Thursday, September 10, 2009

i do know one thing though

having a day off today (; slept in and it's a beautiful day. absolutely. when you leave stores, the less grumpy attendants urge you to enjoy the rest of your sunny day. But honestly, it's warmer today at 14 degrees than it was yesterday at 17.

Recently, though, been surprised at how more people than i thought take me to be some...well, whatever the opposite of a fair-weather friend is. A foul-weather friend? Something like that, I'm sure. But yea, since when has that been my role? Surely that's unfair. I want to be there for the good things too. Yes, i do want to know if something bad's happened, and as far as i can, I want to be there for you, but when you ONLY tell me of the shitty things that've happen, when you only talk to me because eveyone else is busy and you know that i'll make time for you, when you only look for me because you need someone on your side, what am i supposed to take from all this? You never promised me the same frienship i did, and though i had, at one time, hoped that you would, i never expected it. I don't think you know just how much i don't tell you anymore. i don't think you've changed. And i know you're trying. very, very little. But you're trying and i appreciate it, though my appreciation is directly proportinal to the effort you're putting in. I know i am allowed to feel angry at you. And you, you just exhausted me. I don't know what else i can say to you. What do you want?

But no, this still doesn't ruin my gorgeously sunny day. I'm not stewing over it anymore, i might have been before this, but not right now. not today :) if you people assume that this is how our friendship works, i'll live with it. Or not. We'll see how i'm feeling.

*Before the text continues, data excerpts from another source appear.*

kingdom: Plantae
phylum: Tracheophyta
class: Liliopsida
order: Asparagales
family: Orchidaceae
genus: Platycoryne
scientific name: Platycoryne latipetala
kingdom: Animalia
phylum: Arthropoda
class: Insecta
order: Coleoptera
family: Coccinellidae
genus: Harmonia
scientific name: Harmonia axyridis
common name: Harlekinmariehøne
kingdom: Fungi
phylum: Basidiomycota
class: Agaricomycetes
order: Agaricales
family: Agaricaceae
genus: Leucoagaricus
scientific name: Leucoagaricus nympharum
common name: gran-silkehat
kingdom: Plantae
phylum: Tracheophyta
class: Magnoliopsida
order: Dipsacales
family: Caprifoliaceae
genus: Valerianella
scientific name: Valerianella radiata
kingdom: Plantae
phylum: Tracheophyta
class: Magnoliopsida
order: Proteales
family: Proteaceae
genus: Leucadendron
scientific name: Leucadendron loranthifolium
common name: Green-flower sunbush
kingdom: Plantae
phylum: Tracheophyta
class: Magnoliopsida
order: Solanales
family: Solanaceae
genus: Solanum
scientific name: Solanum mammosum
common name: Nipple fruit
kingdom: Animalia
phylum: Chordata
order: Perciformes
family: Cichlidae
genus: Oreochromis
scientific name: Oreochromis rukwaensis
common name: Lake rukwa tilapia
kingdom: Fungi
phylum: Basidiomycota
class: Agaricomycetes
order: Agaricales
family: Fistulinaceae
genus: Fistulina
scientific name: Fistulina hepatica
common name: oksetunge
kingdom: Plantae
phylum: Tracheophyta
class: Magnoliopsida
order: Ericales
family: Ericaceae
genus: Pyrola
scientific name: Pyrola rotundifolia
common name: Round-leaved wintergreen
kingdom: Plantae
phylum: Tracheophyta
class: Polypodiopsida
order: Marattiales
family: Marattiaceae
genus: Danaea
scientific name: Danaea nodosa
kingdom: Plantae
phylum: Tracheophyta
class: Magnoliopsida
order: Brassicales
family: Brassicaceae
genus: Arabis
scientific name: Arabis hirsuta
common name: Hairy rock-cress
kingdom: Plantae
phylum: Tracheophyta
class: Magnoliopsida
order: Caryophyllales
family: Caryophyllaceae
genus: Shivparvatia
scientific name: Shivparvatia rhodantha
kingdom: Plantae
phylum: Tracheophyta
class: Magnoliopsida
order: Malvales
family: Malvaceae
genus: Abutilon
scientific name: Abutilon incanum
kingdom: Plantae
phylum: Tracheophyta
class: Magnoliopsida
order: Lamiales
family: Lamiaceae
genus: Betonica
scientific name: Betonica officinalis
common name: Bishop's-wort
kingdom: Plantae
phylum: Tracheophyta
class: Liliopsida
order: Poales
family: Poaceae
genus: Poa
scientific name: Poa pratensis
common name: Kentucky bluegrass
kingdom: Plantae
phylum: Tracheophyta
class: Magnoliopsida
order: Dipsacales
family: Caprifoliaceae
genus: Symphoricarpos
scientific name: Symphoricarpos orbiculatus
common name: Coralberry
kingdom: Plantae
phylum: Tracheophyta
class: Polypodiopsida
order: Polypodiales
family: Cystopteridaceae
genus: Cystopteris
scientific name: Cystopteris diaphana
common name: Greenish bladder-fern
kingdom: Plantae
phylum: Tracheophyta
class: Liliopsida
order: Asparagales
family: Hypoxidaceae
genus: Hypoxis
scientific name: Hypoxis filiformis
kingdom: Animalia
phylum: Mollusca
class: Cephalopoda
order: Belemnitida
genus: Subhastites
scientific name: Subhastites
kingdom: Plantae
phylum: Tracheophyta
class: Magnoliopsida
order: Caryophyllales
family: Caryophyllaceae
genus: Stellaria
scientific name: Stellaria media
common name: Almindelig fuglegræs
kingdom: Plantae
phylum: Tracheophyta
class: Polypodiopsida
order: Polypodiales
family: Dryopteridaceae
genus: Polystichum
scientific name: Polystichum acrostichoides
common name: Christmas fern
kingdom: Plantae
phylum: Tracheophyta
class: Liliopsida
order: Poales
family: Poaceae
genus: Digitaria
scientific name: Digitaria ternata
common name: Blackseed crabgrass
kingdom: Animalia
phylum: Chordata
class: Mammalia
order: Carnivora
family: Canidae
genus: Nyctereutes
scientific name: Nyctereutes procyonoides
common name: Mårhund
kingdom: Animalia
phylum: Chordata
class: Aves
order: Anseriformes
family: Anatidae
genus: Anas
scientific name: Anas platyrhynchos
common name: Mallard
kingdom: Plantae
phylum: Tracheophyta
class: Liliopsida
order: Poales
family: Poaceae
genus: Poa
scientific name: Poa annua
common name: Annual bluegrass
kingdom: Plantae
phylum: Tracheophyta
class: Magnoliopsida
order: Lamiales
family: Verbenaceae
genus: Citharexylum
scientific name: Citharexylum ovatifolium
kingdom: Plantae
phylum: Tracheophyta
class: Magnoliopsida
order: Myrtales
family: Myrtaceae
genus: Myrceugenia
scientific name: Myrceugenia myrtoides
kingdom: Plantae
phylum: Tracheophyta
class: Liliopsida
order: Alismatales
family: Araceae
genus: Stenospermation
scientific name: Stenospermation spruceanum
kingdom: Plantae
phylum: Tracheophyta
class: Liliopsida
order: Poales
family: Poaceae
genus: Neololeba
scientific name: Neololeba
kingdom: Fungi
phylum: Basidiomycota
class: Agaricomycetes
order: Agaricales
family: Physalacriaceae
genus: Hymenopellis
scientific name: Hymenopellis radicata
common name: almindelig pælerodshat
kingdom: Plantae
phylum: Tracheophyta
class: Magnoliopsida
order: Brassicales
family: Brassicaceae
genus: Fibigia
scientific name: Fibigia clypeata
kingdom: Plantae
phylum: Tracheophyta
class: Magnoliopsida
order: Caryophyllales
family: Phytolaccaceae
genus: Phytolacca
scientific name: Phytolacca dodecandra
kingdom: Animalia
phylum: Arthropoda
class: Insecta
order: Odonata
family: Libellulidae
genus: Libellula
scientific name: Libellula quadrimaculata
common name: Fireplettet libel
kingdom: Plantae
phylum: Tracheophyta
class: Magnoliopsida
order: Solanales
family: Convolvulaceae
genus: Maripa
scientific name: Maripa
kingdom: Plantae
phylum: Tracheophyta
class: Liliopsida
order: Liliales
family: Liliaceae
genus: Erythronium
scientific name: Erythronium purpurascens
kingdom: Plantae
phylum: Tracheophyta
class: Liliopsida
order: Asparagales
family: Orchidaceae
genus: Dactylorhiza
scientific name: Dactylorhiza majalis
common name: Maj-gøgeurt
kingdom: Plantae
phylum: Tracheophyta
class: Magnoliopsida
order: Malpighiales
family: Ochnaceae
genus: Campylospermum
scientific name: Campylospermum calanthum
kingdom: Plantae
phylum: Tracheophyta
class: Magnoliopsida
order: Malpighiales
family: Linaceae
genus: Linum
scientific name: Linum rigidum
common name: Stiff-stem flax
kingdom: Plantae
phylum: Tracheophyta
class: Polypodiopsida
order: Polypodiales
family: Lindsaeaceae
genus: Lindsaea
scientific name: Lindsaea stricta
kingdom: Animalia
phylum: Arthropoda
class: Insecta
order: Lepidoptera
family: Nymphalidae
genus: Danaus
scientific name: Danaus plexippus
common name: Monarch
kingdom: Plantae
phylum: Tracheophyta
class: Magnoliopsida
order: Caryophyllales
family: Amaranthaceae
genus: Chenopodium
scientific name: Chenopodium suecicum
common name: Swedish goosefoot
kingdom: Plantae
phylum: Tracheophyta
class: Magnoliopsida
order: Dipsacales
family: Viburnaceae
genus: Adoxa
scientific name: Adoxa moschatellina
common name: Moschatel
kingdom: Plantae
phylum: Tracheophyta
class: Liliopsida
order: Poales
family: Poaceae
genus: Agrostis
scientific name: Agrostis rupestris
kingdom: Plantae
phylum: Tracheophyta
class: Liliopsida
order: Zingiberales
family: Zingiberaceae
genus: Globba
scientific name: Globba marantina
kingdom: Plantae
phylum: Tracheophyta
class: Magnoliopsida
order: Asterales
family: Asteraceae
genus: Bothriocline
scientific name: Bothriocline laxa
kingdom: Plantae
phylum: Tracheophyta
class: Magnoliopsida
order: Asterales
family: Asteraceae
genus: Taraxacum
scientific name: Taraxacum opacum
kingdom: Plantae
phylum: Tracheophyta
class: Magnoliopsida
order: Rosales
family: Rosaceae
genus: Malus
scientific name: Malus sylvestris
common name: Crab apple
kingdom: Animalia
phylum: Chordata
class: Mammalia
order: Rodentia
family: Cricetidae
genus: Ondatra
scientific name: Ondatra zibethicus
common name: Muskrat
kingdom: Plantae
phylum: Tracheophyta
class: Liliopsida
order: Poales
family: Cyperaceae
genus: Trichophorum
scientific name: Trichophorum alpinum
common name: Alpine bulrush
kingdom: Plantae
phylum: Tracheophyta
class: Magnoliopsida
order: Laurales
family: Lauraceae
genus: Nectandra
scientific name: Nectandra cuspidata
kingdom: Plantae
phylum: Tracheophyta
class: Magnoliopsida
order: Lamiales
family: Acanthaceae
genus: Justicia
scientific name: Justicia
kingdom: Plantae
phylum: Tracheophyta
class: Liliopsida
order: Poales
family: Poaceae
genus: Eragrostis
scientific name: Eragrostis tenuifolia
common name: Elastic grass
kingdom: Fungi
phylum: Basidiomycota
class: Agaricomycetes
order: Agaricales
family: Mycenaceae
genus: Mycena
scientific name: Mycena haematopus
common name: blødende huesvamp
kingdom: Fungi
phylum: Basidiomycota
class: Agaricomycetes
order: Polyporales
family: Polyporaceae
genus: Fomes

But now, yea, i'm just trying to keep the blog updated so that Tani (who seems to have disappeared from my blogosphere over the past...day :D) has something to do <3

and anyone else who's reading this, honestly, cross-my-heart-and-hope-to-die honestly, if you have a problem or anything has upset you and you want to share that with me, don't let this put you off. Just let me know when something good happens. Or when nothng happens. Sometimes, those are the best things to hear about. But if you don't wanna share, again, trust me, i understand. Yes, i am THAT good a friend.